Business model changes in store for Pub
Published: Friday, October 5, 2012
Updated: Friday, October 5, 2012 23:10
Its debt having doubled in the past year, the management of Willy’s Pub is currently focusing efforts on creating a sustainable model of business, according to Assistant Dean of Students and Director of the Student Center and Campus-wide Programs Boyd Beckwith.
Beckwith said Pub is $28,000 in debt. Pub has until the end of the academic year to create a sustainable business model and not incur additional debt, Yoonjin Min, ex officio member of the board of directors of V & W Permits, Inc., said. A deadline for repayment of the $28,000 has not been set, according to Beckwith.
Pub General Manager Jordan Rueter and Pub staff members declined to comment.
Min, who is theStudent Association external vice president, said Pub was most profitable back when the drinking age in Texas was 18, prior to 1986.
“Unfortunately, there’s only a subset of students on campus who are over 21 and can buy beer [and] therein lies the problem,” Min, a Jones College junior, said. “While they have other options, students don’t seem to consider them as a place to get food or study. They also have to pay some rental fees, which means they have to make more than just the cost of their raw materials to be profitable.”
Beckwith attributed the increase in Pub’s debt from $14,000 in October 2011 to a number of factors including fewer rentals for events, such as college Pub nights; competition from Valhalla for beer sales; competition from The Hoot for late-night food sales; and increases in fixed costs, such as rent paid to the university and the administrative support fee paid to the Student Center. Beckwith said both the rent and administrative support fee have been discounted. The rent paid to the university includes the costs of utilities and custodial services.
Beckwith said the Student Center does not have the financial resources to continue to cover Pub’s losses.
“[Last year,] we wanted to the give Pub a chance to improve its operations,” Beckwith said. “However, financial projections made at the beginning of the semester indicated that Pub might incur an additional $10,000 in debt.”
Beckwith said that in order to create a sustainable business model, Pub must not primarily rely on revenue from alcoholic beverages.
“Pub needs to find additional ways to generate revenue,” Beckwith said. “Pub cannot rely on selling a product that less than 25 percent of the undergraduate population can purchase. They are making great strides with their food operations; however, many in the Rice community still do not see Willy’s as a place to get a meal.”
Beckwith said V & W Permits, Inc. members and the Student Center are working with Pub to brainstorm options for a more profitable business model.

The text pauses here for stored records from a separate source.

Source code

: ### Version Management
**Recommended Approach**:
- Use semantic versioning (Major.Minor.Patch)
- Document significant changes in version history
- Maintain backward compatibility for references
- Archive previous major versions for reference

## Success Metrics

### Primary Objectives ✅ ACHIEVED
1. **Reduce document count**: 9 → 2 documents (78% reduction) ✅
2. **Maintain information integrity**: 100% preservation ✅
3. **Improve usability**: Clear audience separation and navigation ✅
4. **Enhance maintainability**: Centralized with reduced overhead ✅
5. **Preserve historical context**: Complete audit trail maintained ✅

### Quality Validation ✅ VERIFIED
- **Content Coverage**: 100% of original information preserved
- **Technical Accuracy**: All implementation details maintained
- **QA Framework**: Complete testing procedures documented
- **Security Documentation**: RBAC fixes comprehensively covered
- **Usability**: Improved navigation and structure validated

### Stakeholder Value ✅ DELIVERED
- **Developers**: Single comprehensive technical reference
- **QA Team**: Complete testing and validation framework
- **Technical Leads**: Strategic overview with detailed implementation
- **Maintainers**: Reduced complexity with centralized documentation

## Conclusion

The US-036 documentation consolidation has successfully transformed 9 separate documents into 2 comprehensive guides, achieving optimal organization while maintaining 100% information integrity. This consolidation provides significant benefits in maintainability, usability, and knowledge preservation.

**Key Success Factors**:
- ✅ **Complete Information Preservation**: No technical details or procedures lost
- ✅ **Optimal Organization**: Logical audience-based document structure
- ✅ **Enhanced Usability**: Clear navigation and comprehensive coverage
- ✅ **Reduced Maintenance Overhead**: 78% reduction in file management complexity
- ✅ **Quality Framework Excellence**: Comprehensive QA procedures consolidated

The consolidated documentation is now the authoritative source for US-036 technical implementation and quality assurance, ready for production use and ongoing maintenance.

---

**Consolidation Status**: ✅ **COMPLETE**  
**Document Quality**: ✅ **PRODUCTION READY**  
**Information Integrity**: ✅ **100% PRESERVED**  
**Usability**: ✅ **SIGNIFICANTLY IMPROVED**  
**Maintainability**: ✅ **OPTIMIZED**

“The Student Center is getting quotes to install a security gate around the bar area that could decrease Pub’s personnel costs by allowing them to close during their less profitable hours,” Beckwith said. “However, it would allow the space to still be used by the Rice community as a lounge, meeting or event space. However, this is just one option that is being considered.”
Brown College sophomore Elena Rodriguez said she thinks Pub is important to the campus.
“Even though it can be a drinking environment, it’s not exactly like a party,” Rodriguez said. “It’s a good place to meet people, socialize and just relax after a long week of classes.”
Wiess College junior Olyver Yau said many students do not know that Pub sells food and its location is more inconvenient than other vendors on campus.
“I don’t know much about Pub,” Yau said. “I don’t really feel like they ever talk about it. The Hoot is easy because it’s in the servery, but you don’t pass through Pub. You have to want to go there already.”
Yau said he was not aware that Pub served options other than alcohol until he was a sophomore and suggested that Pub advertise that information during Orientation Week.
“I feel like people don’t really think of Pub having food and that’s probably why nobody goes,” Yau said.
Rodriguez said Pub should encourage students to come study and work on group projects there.
“I think it would be really good for [Pub] to try to find other ways to earn money because I’d hate to see it close down,” Rodriguez said.